Please repeat, from the entries that follow, the lines from the one containing "Наборы для коктейлей" through the one containing "Пробки для бутылок" exactly, adding nothing.

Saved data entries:
◆ ◆ ◆ ◆

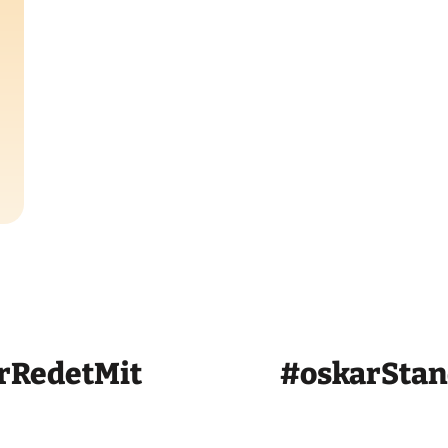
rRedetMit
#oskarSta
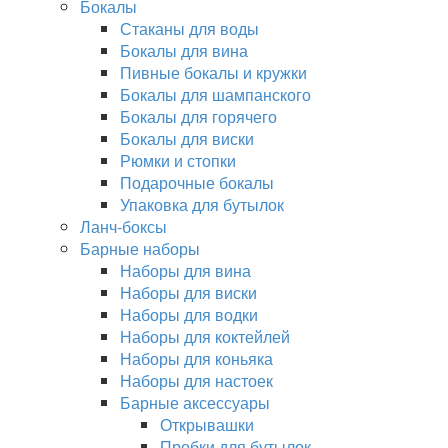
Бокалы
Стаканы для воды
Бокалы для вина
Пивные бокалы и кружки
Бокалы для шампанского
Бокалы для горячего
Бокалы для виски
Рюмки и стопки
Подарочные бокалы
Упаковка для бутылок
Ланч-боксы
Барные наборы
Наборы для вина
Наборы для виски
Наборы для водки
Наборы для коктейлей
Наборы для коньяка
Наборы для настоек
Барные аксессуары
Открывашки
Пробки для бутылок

◆ ◆ ◆ ◆

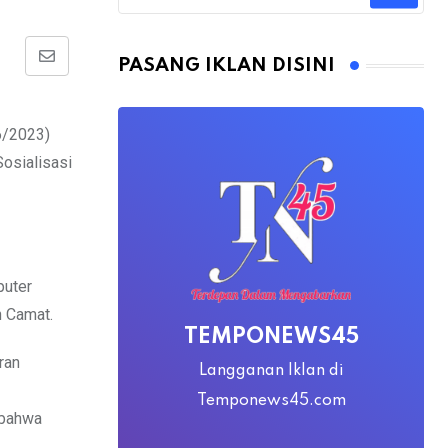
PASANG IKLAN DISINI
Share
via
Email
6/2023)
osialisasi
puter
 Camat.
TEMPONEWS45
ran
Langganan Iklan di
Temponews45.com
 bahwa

◆ ◆ ◆ ◆

* EXERCISE RESPONSE
Наборы для коктейлей
Наборы для коньяка
Наборы для настоек
Барные аксессуары
Открывашки
Пробки для бутылок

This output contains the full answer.